If your licence was issued in any country within the EU or EEA you can drive in Great Britain on your full, valid driving licence. If your licence has been issued outside the EU or EEA, you can drive in Great Britain on your full, valid driving licence for 12 months from when you became resident. After 12 months you’ll need to apply for a provisional licence and pass the theory and practical driving tests in order to legally drive in Great Britain. Visit https://www.gov.uk/driving-nongb-licence
Yes, how many points you get depends on the motoring offence and will stay on your driving record for 4 or 11 years. Any penalty points on your provisional licence that have not expired will be carried over to your full licence when you pass your test. However, they will not prevent you from taking your test even if they number 6 or more. Having six or more points does not mean your licence will be revoked straight after you pass your test. Your licence will be cancelled (revoked) if you get 6 or more points within 2 years of passing your test. You will then have to apply and pay for a new provisional licence and pass both theory and practical parts of the driving or riding test again to get a full licence. When you pass your driving test, your examiner retains and sends off your provisional licence for you if your details are correct, if you need to change say your address then you need to send if off yourself.

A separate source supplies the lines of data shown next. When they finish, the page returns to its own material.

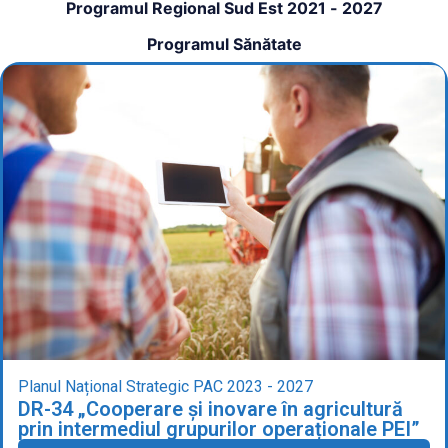
Programul Regional Sud Est 2021 - 2027
Programul Sănătate
Planul Național Strategic PAC 2023 - 2027
DR-34 „Cooperare și inovare în agricultură
prin intermediul grupurilor operaționale PEI”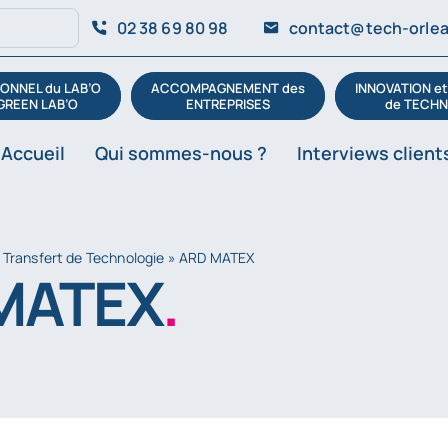
02 38 69 80 98
contact@tech-orlea
ONNEL du LAB’O
ACCOMPAGNEMENT des
INNOVATION e
GREEN LAB’O
ENTREPRISES
de TECHN
Accueil
Qui sommes-nous ?
Interviews client
 Transfert de Technologie
»
ARD MATEX
MATEX
.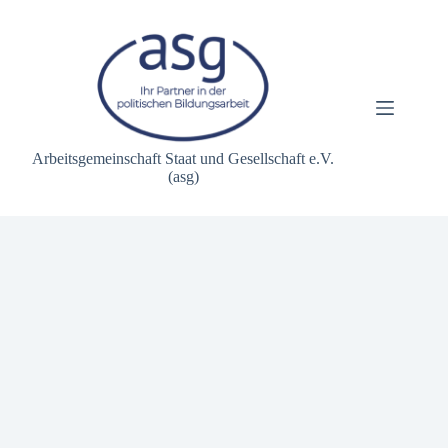
Zum
Inhalt
springen
Arbeitsgemeinschaft Staat und Gesellschaft e.V.
(asg)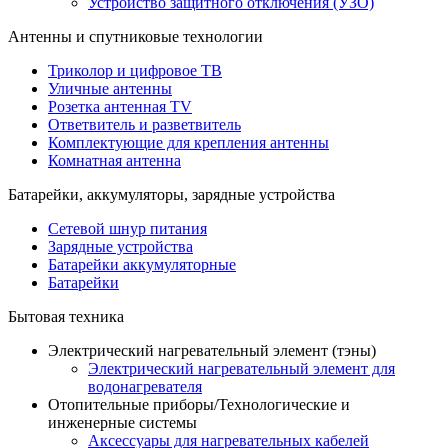
Устройство защитного отключения (УЗО)
Антенны и спутниковые технологии
Триколор и цифровое ТВ
Уличные антенны
Розетка антенная TV
Ответвитель и разветвитель
Комплектующие для крепления антенны
Комнатная антенна
Батарейки, аккумуляторы, зарядные устройства
Сетевой шнур питания
Зарядные устройства
Батарейки аккумуляторные
Батарейки
Бытовая техника
Электрический нагревательный элемент (тэны)
Электрический нагревательный элемент для
водонагревателя
Отопительные приборы/Технологические и
инженерные системы
Аксессуары для нагревательных кабелей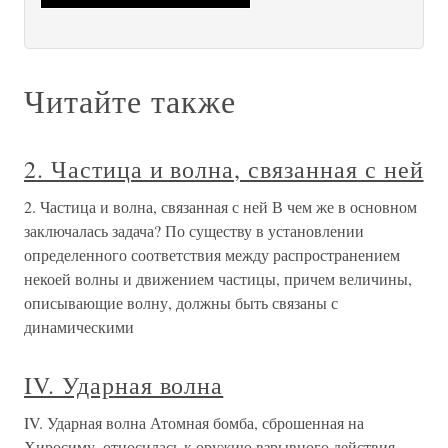
Читайте также
2. Частица и волна, связанная с ней
2. Частица и волна, связанная с ней В чем же в основном
заключалась задача? По существу в установлении
определенного соответствия между распространением
некоей волны и движением частицы, причем величины,
описывающие волну, должны быть связаны с
динамическими
IV. Ударная волна
IV. Ударная волна Атомная бомба, сброшенная на
Хиросиму, относилась к оружию взрывного действия,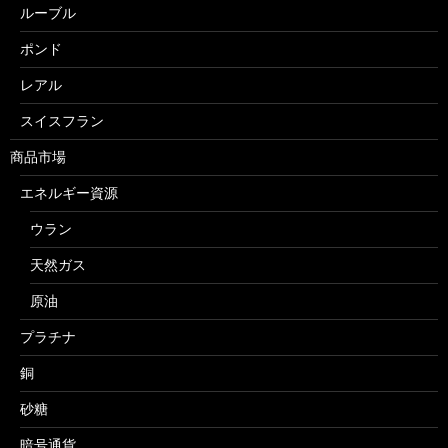
ルーブル
ポンド
レアル
スイスフラン
商品市場
エネルギー資源
ウラン
天然ガス
原油
プラチナ
銅
砂糖
暗号通貨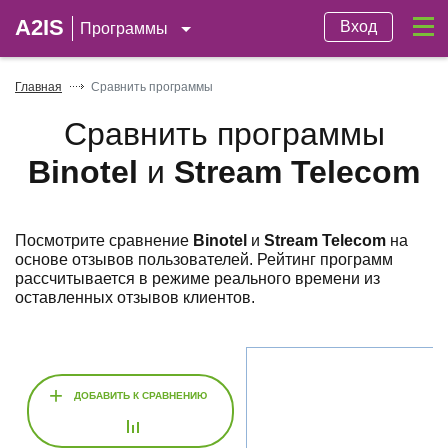
A2IS
Вход
Программы
Главная
Сравнить программы
Сравнить программы
Binotel
и
Stream Telecom
Посмотрите сравнение
Binotel
и
Stream Telecom
на
основе отзывов пользователей. Рейтинг программ
рассчитывается в режиме реального времени из
оставленных отзывов клиентов.
+
ДОБАВИТЬ К СРАВНЕНИЮ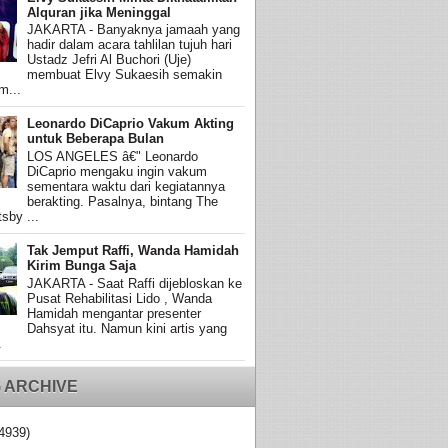
Alquran jika Meninggal
JAKARTA - Banyaknya jamaah yang
hadir dalam acara tahlilan tujuh hari
Ustadz Jefri Al Buchori (Uje)
membuat Elvy Sukaesih semakin
m...
Leonardo DiCaprio Vakum Akting
untuk Beberapa Bulan
LOS ANGELES â€" Leonardo
DiCaprio mengaku ingin vakum
sementara waktu dari kegiatannya
berakting. Pasalnya, bintang The
sby ...
Tak Jemput Raffi, Wanda Hamidah
Kirim Bunga Saja
JAKARTA - Saat Raffi dijebloskan ke
Pusat Rehabilitasi Lido , Wanda
Hamidah mengantar presenter
Dahsyat itu. Namun kini artis yang
.
 ARCHIVE
4939)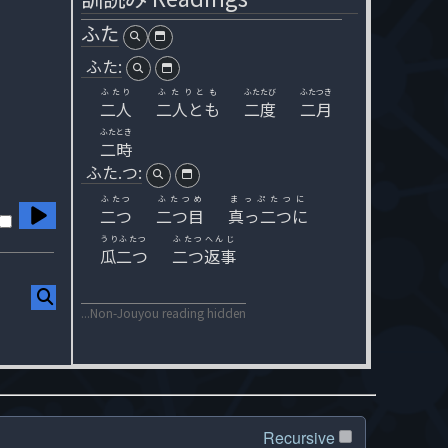
ふた
ふた:
ふたり
ふたりとも
ふたたび
ふたつき
二人
二人とも
二度
二月
ふたとき
二時
ふた.つ:
ふたつ
ふたつめ
まっぷたつに
二つ
二つ目
真っ二つに
うりふたつ
ふたつへんじ
瓜二つ
二つ返事
...Non-Jouyou reading hidden
Recursive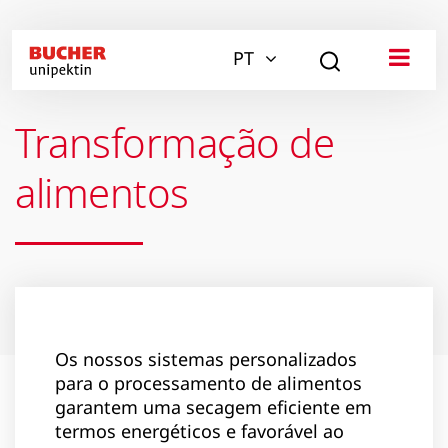
PT
Transformação de
alimentos
Os nossos sistemas personalizados
para o processamento de alimentos
garantem uma secagem eficiente em
termos energéticos e favorável ao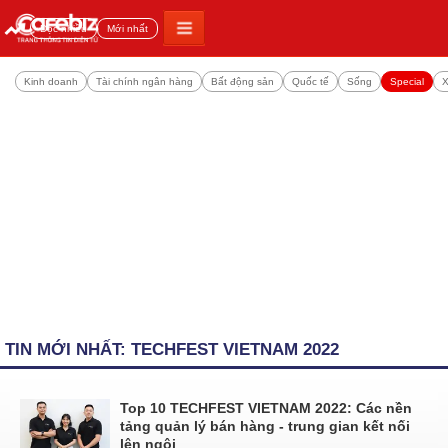
Đọc nhiều
Mới nhất
Kinh doanh
Tài chính ngân hàng
Bất động sản
Quốc tế
Sống
Special
X
TIN MỚI NHẤT: TECHFEST VIETNAM 2022
Top 10 TECHFEST VIETNAM 2022: Các nền
tảng quản lý bán hàng - trung gian kết nối
lên ngôi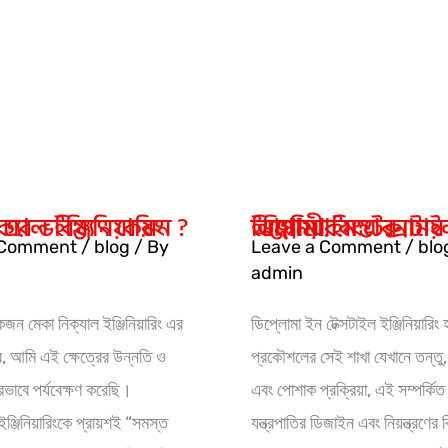
কোর্স
ডিপ্লোমা
ইন
টেক্সটাইল
ইঞ্জিনিয়ারিং
ঞ্জিনিয়ারিং কি এবং এর ভবিষ্যৎ কেমন ?
আগামীর সম্ভাবনাময় কোর্স ডিপ্লোমা ইন টেক্সটাইল ইঞ্জিনিয়ারিং
 Comment
/
blog
/ By
Leave a Comment
/
blo
admin
জন মেকা নিক্যাল ইঞ্জিনিয়ারিং এর
ডিপ্লোমা ইন টেক্সটাইল ইঞ্জিনিয়ারিং
ে, আমি এই ক্ষেত্রের উন্নতি ও
প্রকৌশলের সেই শাখা যেখানে তন্তু, 
রভাবে পর্যবেক্ষণ করেছি।
এবং পোশাক প্রক্রিয়া, এই সম্পর্কিত
ইঞ্জিনিয়ারিংকে প্রায়শই “সমস্ত
যন্ত্রপাতির ডিজাইন এবং নিয়ন্ত্রণের ব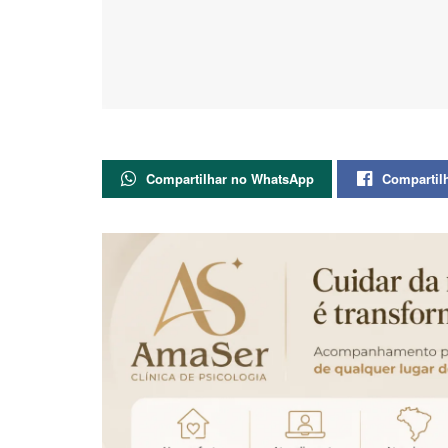
Compartilhar no WhatsApp
Compartil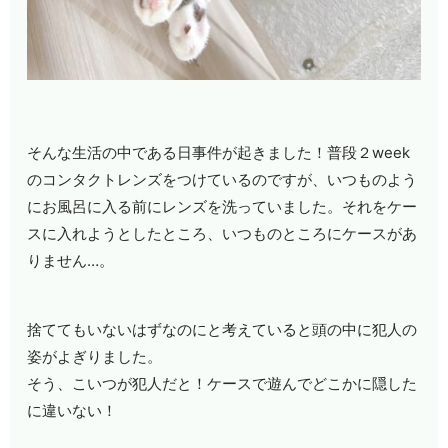
そんな生活の中である日事件が起きました！普段２
week
のコンタクトレンズをつけているのですが、いつものよう
にお風呂に入る前にレンズを洗っていました。それをケー
スに入れようとしたところ、いつものところにケースがあ
りません
…
。
捨ててもいないはずなのにと考えていると頭の中に犯人の
姿がよぎりました。
そう、こいつが犯人だと！ケースで遊んでどこかに隠した
に違いない！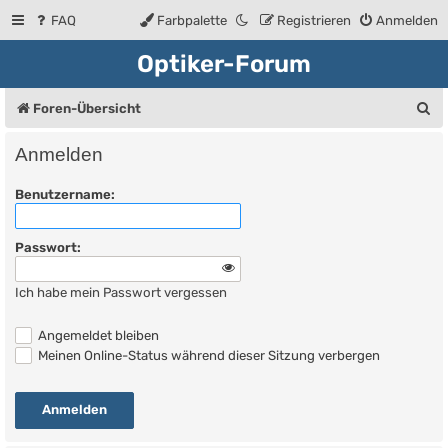
FAQ
Farbpalette
Registrieren
Anmelden
Optiker-Forum
S
Foren-Übersicht
u
Anmelden
c
Benutzername:
h
e
Passwort:
Ich habe mein Passwort vergessen
Angemeldet bleiben
Meinen Online-Status während dieser Sitzung verbergen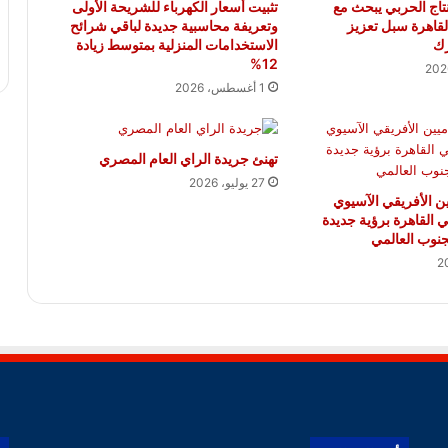
إنتاج الحربي يبحث مع
تثبيت أسعار الكهرباء للشريحة الأولى
القاهرة سبل تعزيز
وتعريفة محاسبية جديدة لباقي شرائح
رك
الاستخدامات المنزلية بمتوسط زيادة
12%
1 أغسطس، 2026
تهنئ جريدة الراي العام المصري
27 يوليو، 2026
يين الأفريقي الآسيوي
ي القاهرة برؤية جديدة
لجنوب العالمي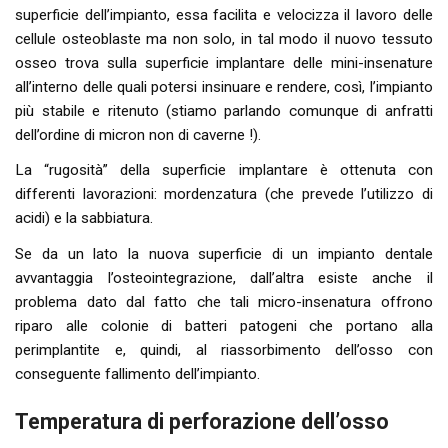
superficie dell’impianto, essa facilita e velocizza il lavoro delle
cellule osteoblaste ma non solo, in tal modo il nuovo tessuto
osseo trova sulla superficie implantare delle mini-insenature
all’interno delle quali potersi insinuare e rendere, così, l’impianto
più stabile e ritenuto (stiamo parlando comunque di anfratti
dell’ordine di micron non di caverne !).
La “rugosità” della superficie implantare è ottenuta con
differenti lavorazioni: mordenzatura (che prevede l’utilizzo di
acidi) e la sabbiatura.
Se da un lato la nuova superficie di un impianto dentale
avvantaggia l’osteointegrazione, dall’altra esiste anche il
problema dato dal fatto che tali micro-insenatura offrono
riparo alle colonie di batteri patogeni che portano alla
perimplantite e, quindi, al riassorbimento dell’osso con
conseguente fallimento dell’impianto.
Temperatura di perforazione dell’osso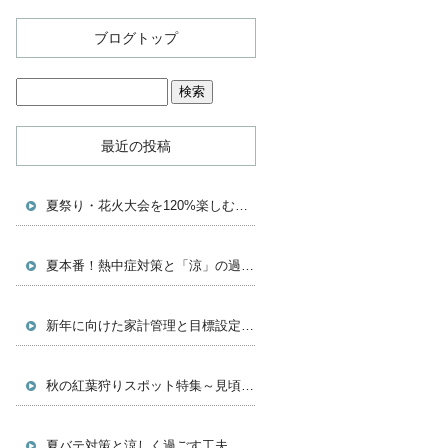
ブログトップ
最近の投稿
夏祭り・花火大会を120%楽しむための豆知識＆浴衣術！
夏本番！熱中症対策と「涼」の過ごし方で夏を乗り切ろう
新年に向けた家計管理と目標設定～充実した一年を過ごすために～
秋の紅葉狩りスポット特集～見頃を狙って訪問しよう～
夏バテ対策と涼しく過ごす工夫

If you forget and have not sent off for your full licence within two years, your pass certificate is cancelled and you must take both parts of your driving test again. You can use your current provisional licence to retake the tests. For more info visit https://www.gov.uk/penalty-points-endorsements/new-drivers
On the period between July 2022 and August 2023, Sandi’s Driving School achieved a pass rate of 83%, that is 8 out of 10 tests passed 1st time with 4 to 6 driving faults. It is the responsibility of each ADI to ensure all pupils have had plenty of tuition encompassing all syllabus including private practice where possible and are taught to a high standard to be safe drivers not just for test but for life. ADI’s reserve the right to refuse the use of their car for test if they deem the pupil is not test ready and when pupil is advised to postpone their test they still insist to go ahead. It is up to the said pupil to find an alternative car through a family/friend as another instructor most probably will also refuse to take someone to test at short notice. From August 2021 the DVSA starts to monitor all ADI’s performance by the performance of their pupils so your instructor’s success is in your hands too.